Collected data entries
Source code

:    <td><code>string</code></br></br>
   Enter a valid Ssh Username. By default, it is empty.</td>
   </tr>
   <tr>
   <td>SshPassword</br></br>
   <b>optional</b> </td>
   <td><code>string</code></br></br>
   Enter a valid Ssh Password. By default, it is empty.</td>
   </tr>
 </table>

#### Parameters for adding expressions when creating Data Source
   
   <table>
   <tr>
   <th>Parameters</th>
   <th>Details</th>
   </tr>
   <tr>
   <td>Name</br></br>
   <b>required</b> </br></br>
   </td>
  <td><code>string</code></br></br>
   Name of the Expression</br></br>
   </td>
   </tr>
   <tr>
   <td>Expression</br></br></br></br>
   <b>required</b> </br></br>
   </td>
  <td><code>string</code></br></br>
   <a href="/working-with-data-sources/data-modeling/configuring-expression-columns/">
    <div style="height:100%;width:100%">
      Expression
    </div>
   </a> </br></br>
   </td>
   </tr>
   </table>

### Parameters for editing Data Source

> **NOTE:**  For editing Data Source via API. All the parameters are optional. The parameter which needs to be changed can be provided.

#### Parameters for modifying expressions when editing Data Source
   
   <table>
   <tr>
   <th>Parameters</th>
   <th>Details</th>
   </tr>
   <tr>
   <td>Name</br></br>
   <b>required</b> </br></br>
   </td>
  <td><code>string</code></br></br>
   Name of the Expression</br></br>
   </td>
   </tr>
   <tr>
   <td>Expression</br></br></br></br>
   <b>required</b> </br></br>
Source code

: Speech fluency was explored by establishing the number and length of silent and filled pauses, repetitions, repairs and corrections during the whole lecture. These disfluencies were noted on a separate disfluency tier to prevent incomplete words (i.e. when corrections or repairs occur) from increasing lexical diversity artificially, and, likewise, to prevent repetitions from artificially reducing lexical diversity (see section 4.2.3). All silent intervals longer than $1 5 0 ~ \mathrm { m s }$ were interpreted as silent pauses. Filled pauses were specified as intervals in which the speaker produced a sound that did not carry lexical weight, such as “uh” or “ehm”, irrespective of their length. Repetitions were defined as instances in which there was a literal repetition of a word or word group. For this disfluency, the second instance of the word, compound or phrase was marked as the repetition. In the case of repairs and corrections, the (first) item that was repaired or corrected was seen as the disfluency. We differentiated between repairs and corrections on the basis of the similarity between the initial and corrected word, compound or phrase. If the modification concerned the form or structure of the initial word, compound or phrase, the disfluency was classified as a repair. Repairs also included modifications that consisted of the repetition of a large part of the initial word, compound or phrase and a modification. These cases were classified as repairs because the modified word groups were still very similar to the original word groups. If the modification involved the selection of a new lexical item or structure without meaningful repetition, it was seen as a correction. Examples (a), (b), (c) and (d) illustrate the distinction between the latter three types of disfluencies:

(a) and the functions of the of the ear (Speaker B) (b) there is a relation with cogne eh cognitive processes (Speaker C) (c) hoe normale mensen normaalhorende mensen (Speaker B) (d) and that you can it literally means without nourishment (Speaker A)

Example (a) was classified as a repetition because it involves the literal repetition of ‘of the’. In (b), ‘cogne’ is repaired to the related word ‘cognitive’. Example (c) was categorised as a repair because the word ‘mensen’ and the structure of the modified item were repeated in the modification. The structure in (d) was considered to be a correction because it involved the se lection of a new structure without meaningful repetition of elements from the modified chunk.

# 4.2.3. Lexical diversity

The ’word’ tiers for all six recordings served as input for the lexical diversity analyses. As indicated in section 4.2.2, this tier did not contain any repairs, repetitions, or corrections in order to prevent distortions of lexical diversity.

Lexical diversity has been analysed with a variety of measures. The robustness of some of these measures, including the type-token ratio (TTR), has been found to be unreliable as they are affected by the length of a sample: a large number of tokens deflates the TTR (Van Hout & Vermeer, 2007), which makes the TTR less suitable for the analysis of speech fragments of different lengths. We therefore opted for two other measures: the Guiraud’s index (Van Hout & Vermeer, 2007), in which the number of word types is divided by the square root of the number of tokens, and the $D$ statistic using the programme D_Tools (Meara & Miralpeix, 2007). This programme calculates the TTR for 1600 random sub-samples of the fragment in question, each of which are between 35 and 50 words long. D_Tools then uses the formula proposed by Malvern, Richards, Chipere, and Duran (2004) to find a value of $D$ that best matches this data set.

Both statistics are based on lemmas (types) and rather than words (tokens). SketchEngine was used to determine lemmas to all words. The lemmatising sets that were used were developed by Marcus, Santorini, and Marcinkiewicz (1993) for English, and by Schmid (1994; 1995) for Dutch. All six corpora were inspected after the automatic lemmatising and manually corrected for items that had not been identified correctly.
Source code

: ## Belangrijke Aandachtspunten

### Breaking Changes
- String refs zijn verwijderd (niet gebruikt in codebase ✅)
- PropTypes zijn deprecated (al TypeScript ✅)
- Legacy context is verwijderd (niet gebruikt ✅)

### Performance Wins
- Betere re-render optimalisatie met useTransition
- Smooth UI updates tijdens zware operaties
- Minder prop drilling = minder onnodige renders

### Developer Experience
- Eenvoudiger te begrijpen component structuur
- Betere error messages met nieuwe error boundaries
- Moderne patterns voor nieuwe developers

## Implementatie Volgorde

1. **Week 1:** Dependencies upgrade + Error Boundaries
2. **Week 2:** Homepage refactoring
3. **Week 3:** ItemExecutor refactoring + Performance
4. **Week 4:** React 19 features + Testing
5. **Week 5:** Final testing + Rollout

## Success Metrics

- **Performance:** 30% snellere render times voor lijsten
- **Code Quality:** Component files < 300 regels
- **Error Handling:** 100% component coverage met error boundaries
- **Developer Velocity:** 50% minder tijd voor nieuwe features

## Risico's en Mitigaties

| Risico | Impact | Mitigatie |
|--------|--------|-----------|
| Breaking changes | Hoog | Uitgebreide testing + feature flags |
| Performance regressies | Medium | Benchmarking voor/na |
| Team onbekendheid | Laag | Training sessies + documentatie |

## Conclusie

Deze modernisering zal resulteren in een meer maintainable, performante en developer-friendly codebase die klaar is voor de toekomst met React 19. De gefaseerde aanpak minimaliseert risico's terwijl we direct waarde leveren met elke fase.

### Task prompt
Each entry is to be retyped precisely as it stands.

### Answer for the task
Source code

:    <td><code>string</code></br></br>
   Enter a valid Ssh Username. By default, it is empty.</td>
   </tr>
   <tr>
   <td>SshPassword</br></br>
   <b>optional</b> </td>
   <td><code>string</code></br></br>
   Enter a valid Ssh Password. By default, it is empty.</td>
   </tr>
 </table>

#### Parameters for adding expressions when creating Data Source
   
   <table>
   <tr>
   <th>Parameters</th>
   <th>Details</th>
   </tr>
   <tr>
   <td>Name</br></br>
   <b>required</b> </br></br>
   </td>
  <td><code>string</code></br></br>
   Name of the Expression</br></br>
   </td>
   </tr>
   <tr>
   <td>Expression</br></br></br></br>
   <b>required</b> </br></br>
   </td>
  <td><code>string</code></br></br>
   <a href="/working-with-data-sources/data-modeling/configuring-expression-columns/">
    <div style="height:100%;width:100%">
      Expression
    </div>
   </a> </br></br>
   </td>
   </tr>
   </table>

### Parameters for editing Data Source

> **NOTE:**  For editing Data Source via API. All the parameters are optional. The parameter which needs to be changed can be provided.

#### Parameters for modifying expressions when editing Data Source
   
   <table>
   <tr>
   <th>Parameters</th>
   <th>Details</th>
   </tr>
   <tr>
   <td>Name</br></br>
   <b>required</b> </br></br>
   </td>
  <td><code>string</code></br></br>
   Name of the Expression</br></br>
   </td>
   </tr>
   <tr>
   <td>Expression</br></br></br></br>
   <b>required</b> </br></br>
Source code

: Speech fluency was explored by establishing the number and length of silent and filled pauses, repetitions, repairs and corrections during the whole lecture. These disfluencies were noted on a separate disfluency tier to prevent incomplete words (i.e. when corrections or repairs occur) from increasing lexical diversity artificially, and, likewise, to prevent repetitions from artificially reducing lexical diversity (see section 4.2.3). All silent intervals longer than $1 5 0 ~ \mathrm { m s }$ were interpreted as silent pauses. Filled pauses were specified as intervals in which the speaker produced a sound that did not carry lexical weight, such as “uh” or “ehm”, irrespective of their length. Repetitions were defined as instances in which there was a literal repetition of a word or word group. For this disfluency, the second instance of the word, compound or phrase was marked as the repetition. In the case of repairs and corrections, the (first) item that was repaired or corrected was seen as the disfluency. We differentiated between repairs and corrections on the basis of the similarity between the initial and corrected word, compound or phrase. If the modification concerned the form or structure of the initial word, compound or phrase, the disfluency was classified as a repair. Repairs also included modifications that consisted of the repetition of a large part of the initial word, compound or phrase and a modification. These cases were classified as repairs because the modified word groups were still very similar to the original word groups. If the modification involved the selection of a new lexical item or structure without meaningful repetition, it was seen as a correction. Examples (a), (b), (c) and (d) illustrate the distinction between the latter three types of disfluencies:

(a) and the functions of the of the ear (Speaker B) (b) there is a relation with cogne eh cognitive processes (Speaker C) (c) hoe normale mensen normaalhorende mensen (Speaker B) (d) and that you can it literally means without nourishment (Speaker A)

Example (a) was classified as a repetition because it involves the literal repetition of ‘of the’. In (b), ‘cogne’ is repaired to the related word ‘cognitive’. Example (c) was categorised as a repair because the word ‘mensen’ and the structure of the modified item were repeated in the modification. The structure in (d) was considered to be a correction because it involved the se lection of a new structure without meaningful repetition of elements from the modified chunk.

# 4.2.3. Lexical diversity

The ’word’ tiers for all six recordings served as input for the lexical diversity analyses. As indicated in section 4.2.2, this tier did not contain any repairs, repetitions, or corrections in order to prevent distortions of lexical diversity.

Lexical diversity has been analysed with a variety of measures. The robustness of some of these measures, including the type-token ratio (TTR), has been found to be unreliable as they are affected by the length of a sample: a large number of tokens deflates the TTR (Van Hout & Vermeer, 2007), which makes the TTR less suitable for the analysis of speech fragments of different lengths. We therefore opted for two other measures: the Guiraud’s index (Van Hout & Vermeer, 2007), in which the number of word types is divided by the square root of the number of tokens, and the $D$ statistic using the programme D_Tools (Meara & Miralpeix, 2007). This programme calculates the TTR for 1600 random sub-samples of the fragment in question, each of which are between 35 and 50 words long. D_Tools then uses the formula proposed by Malvern, Richards, Chipere, and Duran (2004) to find a value of $D$ that best matches this data set.

Both statistics are based on lemmas (types) and rather than words (tokens). SketchEngine was used to determine lemmas to all words. The lemmatising sets that were used were developed by Marcus, Santorini, and Marcinkiewicz (1993) for English, and by Schmid (1994; 1995) for Dutch. All six corpora were inspected after the automatic lemmatising and manually corrected for items that had not been identified correctly.
Source code

: ## Belangrijke Aandachtspunten

### Breaking Changes
- String refs zijn verwijderd (niet gebruikt in codebase ✅)
- PropTypes zijn deprecated (al TypeScript ✅)
- Legacy context is verwijderd (niet gebruikt ✅)

### Performance Wins
- Betere re-render optimalisatie met useTransition
- Smooth UI updates tijdens zware operaties
- Minder prop drilling = minder onnodige renders

### Developer Experience
- Eenvoudiger te begrijpen component structuur
- Betere error messages met nieuwe error boundaries
- Moderne patterns voor nieuwe developers

## Implementatie Volgorde

1. **Week 1:** Dependencies upgrade + Error Boundaries
2. **Week 2:** Homepage refactoring
3. **Week 3:** ItemExecutor refactoring + Performance
4. **Week 4:** React 19 features + Testing
5. **Week 5:** Final testing + Rollout

## Success Metrics

- **Performance:** 30% snellere render times voor lijsten
- **Code Quality:** Component files < 300 regels
- **Error Handling:** 100% component coverage met error boundaries
- **Developer Velocity:** 50% minder tijd voor nieuwe features

## Risico's en Mitigaties

| Risico | Impact | Mitigatie |
|--------|--------|-----------|
| Breaking changes | Hoog | Uitgebreide testing + feature flags |
| Performance regressies | Medium | Benchmarking voor/na |
| Team onbekendheid | Laag | Training sessies + documentatie |

## Conclusie

Deze modernisering zal resulteren in een meer maintainable, performante en developer-friendly codebase die klaar is voor de toekomst met React 19. De gefaseerde aanpak minimaliseert risico's terwijl we direct waarde leveren met elke fase.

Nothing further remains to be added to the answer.